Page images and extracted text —
-------
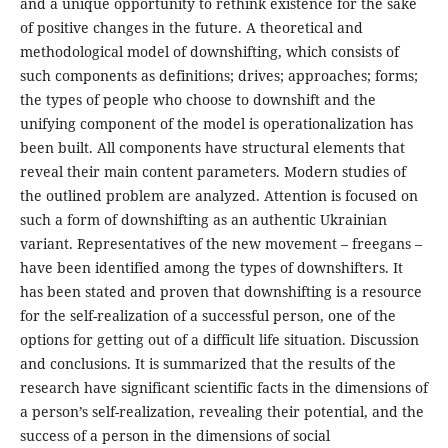
and a unique opportunity to rethink existence for the sake
of positive changes in the future. A theoretical and
methodological model of downshifting, which consists of
such components as definitions; drives; approaches; forms;
the types of people who choose to downshift and the
unifying component of the model is operationalization has
been built. All components have structural elements that
reveal their main content parameters. Modern studies of
the outlined problem are analyzed. Attention is focused on
such a form of downshifting as an authentic Ukrainian
variant. Representatives of the new movement – freegans –
have been identified among the types of downshifters. It
has been stated and proven that downshifting is a resource
for the self-realization of a successful person, one of the
options for getting out of a difficult life situation. Discussion
and conclusions. It is summarized that the results of the
research have significant scientific facts in the dimensions of
a person’s self-realization, revealing their potential, and the
success of a person in the dimensions of social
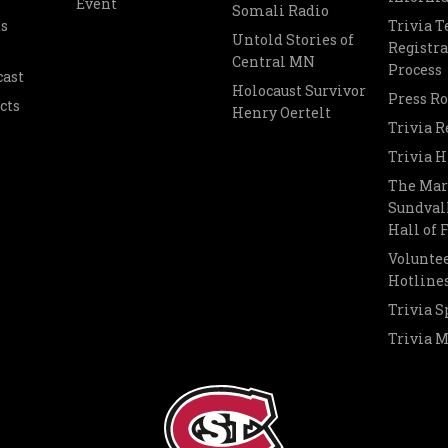
Event
Somali Radio
s
Trivia 
Untold Stories of
Registra
Central MN
Process
cast
Holocaust Survivor
Press R
cts
Henry Oertelt
Trivia R
Trivia H
The Mar
Sundvall
Hall of
Voluntee
Hotline
Trivia S
Trivia 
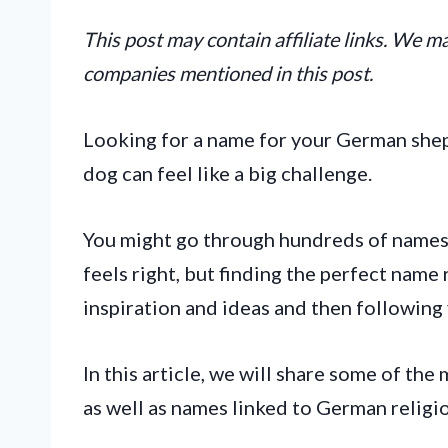
This post may contain affiliate links. We 
companies mentioned in this post.
Looking for a name for your German she
dog can feel like a big challenge.
You might go through hundreds of names
feels right, but finding the perfect name 
inspiration and ideas and then following 
In this article, we will share some of t
as well as names linked to German religio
-------
Assigned task — Whenever the string "have" shows up in a line of the entries, copy that line.

Solution to this task —
been built. All components have structural elements that
have been identified among the types of downshifters. It
research have significant scientific facts in the dimensions of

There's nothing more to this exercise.